**Required action**:
The answer must be an exact transcription of all the records below.

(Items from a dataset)
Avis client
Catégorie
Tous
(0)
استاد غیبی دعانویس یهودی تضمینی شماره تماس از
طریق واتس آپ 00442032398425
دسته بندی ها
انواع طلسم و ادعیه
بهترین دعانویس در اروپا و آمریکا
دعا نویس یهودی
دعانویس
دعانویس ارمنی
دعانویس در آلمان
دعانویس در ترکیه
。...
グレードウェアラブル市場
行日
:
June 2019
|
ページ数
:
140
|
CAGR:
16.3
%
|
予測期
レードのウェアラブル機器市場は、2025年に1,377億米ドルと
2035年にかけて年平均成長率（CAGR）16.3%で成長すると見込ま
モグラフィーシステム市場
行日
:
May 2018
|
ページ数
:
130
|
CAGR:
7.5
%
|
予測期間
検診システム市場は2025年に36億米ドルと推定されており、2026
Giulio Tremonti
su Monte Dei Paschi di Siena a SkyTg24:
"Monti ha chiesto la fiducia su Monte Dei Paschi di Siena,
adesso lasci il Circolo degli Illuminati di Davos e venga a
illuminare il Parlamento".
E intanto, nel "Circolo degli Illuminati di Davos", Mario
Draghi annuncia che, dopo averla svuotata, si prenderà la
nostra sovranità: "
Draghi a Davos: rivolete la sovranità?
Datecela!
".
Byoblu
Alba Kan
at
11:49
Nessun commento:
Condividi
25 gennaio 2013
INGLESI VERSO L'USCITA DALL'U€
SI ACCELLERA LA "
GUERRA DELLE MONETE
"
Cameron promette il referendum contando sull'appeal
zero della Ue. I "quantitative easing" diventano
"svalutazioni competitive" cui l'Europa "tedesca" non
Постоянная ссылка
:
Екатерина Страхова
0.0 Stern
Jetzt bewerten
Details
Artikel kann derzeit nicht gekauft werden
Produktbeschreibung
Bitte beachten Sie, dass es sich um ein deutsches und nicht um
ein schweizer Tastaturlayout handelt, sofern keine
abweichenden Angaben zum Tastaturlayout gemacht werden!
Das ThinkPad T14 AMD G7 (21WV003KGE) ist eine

**Task response**:
Avis client
Catégorie
Tous
(0)
استاد غیبی دعانویس یهودی تضمینی شماره تماس از
طریق واتس آپ 00442032398425
دسته بندی ها
انواع طلسم و ادعیه
بهترین دعانویس در اروپا و آمریکا
دعا نویس یهودی
دعانویس
دعانویس ارمنی
دعانویس در آلمان
دعانویس در ترکیه
。...
グレードウェアラブル市場
行日
:
June 2019
|
ページ数
:
140
|
CAGR:
16.3
%
|
予測期
レードのウェアラブル機器市場は、2025年に1,377億米ドルと
2035年にかけて年平均成長率（CAGR）16.3%で成長すると見込ま
モグラフィーシステム市場
行日
:
May 2018
|
ページ数
:
130
|
CAGR:
7.5
%
|
予測期間
検診システム市場は2025年に36億米ドルと推定されており、2026
Giulio Tremonti
su Monte Dei Paschi di Siena a SkyTg24:
"Monti ha chiesto la fiducia su Monte Dei Paschi di Siena,
adesso lasci il Circolo degli Illuminati di Davos e venga a
illuminare il Parlamento".
E intanto, nel "Circolo degli Illuminati di Davos", Mario
Draghi annuncia che, dopo averla svuotata, si prenderà la
nostra sovranità: "
Draghi a Davos: rivolete la sovranità?
Datecela!
".
Byoblu
Alba Kan
at
11:49
Nessun commento:
Condividi
25 gennaio 2013
INGLESI VERSO L'USCITA DALL'U€
SI ACCELLERA LA "
GUERRA DELLE MONETE
"
Cameron promette il referendum contando sull'appeal
zero della Ue. I "quantitative easing" diventano
"svalutazioni competitive" cui l'Europa "tedesca" non
Постоянная ссылка
:
Екатерина Страхова
0.0 Stern
Jetzt bewerten
Details
Artikel kann derzeit nicht gekauft werden
Produktbeschreibung
Bitte beachten Sie, dass es sich um ein deutsches und nicht um
ein schweizer Tastaturlayout handelt, sofern keine
abweichenden Angaben zum Tastaturlayout gemacht werden!
Das ThinkPad T14 AMD G7 (21WV003KGE) ist eine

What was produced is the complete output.